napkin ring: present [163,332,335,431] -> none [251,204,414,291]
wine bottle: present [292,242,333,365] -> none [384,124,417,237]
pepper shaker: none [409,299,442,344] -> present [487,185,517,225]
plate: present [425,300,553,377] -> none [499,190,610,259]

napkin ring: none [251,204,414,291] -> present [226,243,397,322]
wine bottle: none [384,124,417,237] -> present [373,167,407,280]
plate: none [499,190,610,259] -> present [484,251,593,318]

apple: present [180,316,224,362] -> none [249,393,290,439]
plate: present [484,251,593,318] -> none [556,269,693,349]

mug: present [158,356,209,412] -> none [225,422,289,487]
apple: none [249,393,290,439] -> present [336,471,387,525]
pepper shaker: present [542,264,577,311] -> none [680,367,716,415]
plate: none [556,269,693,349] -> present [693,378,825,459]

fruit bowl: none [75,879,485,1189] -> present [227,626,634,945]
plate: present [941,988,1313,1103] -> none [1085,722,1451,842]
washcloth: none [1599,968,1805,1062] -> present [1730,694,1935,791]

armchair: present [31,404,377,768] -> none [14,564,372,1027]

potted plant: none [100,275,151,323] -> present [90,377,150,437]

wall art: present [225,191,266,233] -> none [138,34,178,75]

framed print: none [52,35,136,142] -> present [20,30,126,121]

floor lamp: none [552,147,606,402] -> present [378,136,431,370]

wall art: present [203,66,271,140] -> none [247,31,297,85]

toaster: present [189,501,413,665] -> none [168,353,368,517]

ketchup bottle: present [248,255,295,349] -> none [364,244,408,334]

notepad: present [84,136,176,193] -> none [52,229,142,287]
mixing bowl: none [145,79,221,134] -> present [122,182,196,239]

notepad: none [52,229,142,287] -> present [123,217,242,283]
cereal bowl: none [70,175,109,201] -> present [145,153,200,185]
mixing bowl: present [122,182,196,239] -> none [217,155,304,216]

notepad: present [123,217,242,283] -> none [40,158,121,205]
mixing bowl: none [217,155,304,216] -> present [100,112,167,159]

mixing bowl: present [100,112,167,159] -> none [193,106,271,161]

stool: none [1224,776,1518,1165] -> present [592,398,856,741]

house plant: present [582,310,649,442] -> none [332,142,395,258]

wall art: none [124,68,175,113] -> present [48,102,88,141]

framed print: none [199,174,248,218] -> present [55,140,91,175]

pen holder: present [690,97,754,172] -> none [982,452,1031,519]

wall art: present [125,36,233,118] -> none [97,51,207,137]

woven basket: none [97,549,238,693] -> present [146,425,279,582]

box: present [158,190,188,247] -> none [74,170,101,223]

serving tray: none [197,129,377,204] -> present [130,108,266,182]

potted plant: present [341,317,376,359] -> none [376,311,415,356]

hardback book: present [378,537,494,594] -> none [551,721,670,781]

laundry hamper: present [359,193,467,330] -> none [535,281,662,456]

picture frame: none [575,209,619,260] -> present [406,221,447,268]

*EXERCISE OBJECTIVE*.
Using the entries above, tally how many lines have the word "wine" in them; write the number and nothing more.

*SOLUTION TO THIS PROBLEM*.
2